EXERCISE GOAL:
Count the lines in the records that contain the string "region", and reply with that number alone.

Stored records:

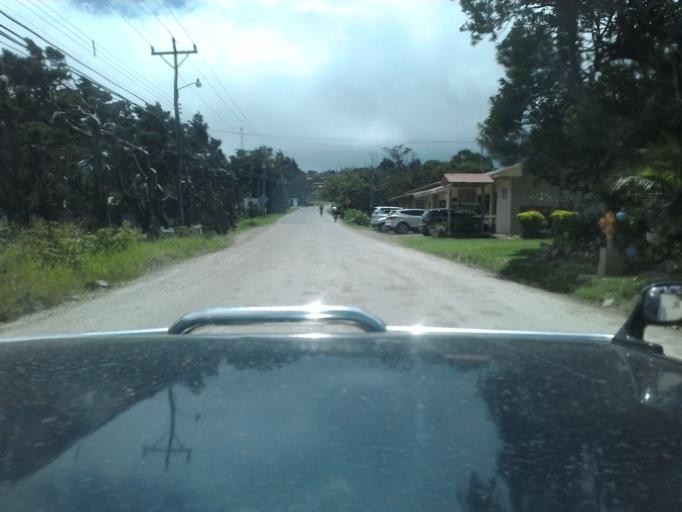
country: CR
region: Guanacaste
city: Juntas
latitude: 10.3127
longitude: -84.8277
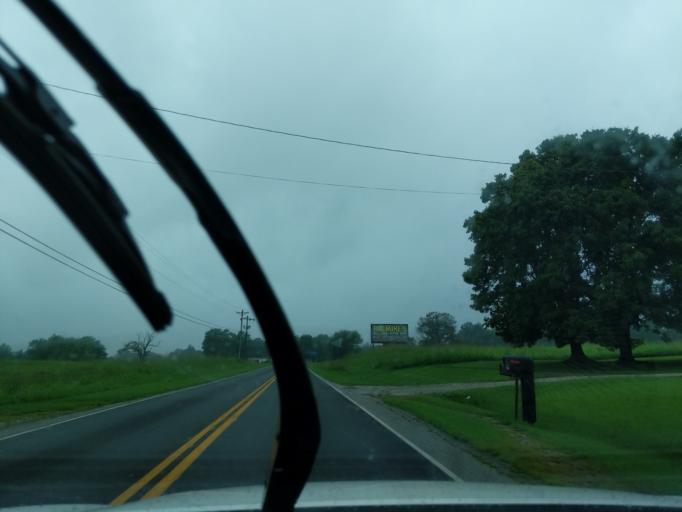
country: US
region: Kentucky
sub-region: Barren County
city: Cave City
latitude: 37.1326
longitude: -86.0328
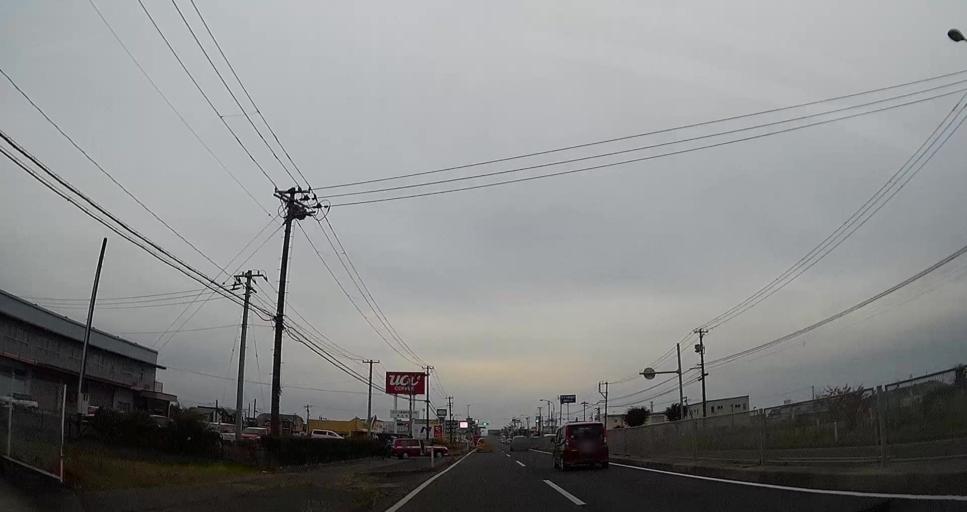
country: JP
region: Miyagi
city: Iwanuma
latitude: 38.1528
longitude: 140.8857
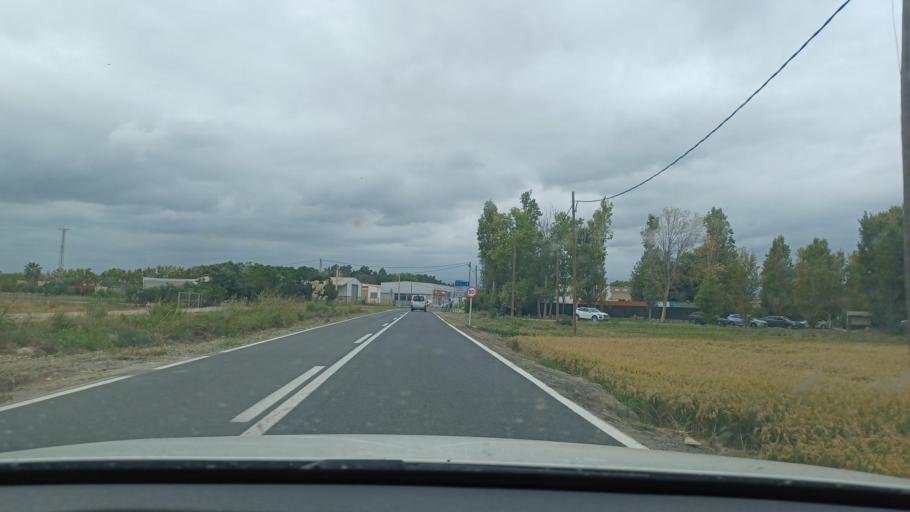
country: ES
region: Catalonia
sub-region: Provincia de Tarragona
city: Amposta
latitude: 40.7062
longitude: 0.5951
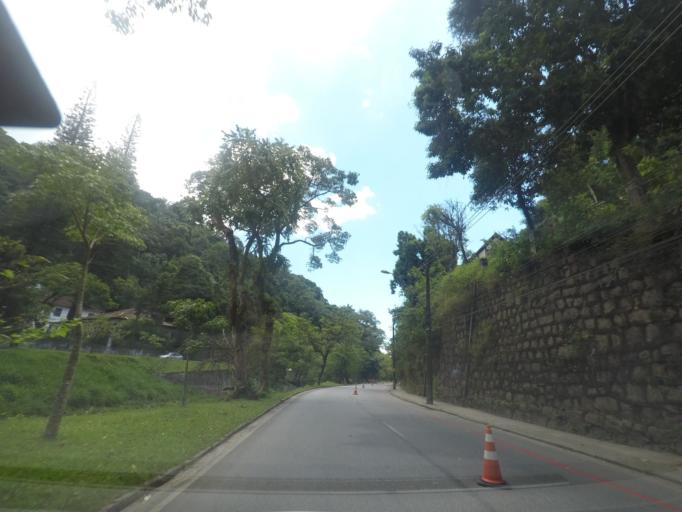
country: BR
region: Rio de Janeiro
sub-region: Petropolis
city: Petropolis
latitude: -22.5018
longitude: -43.1815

PROBLEM SOLUTION:
8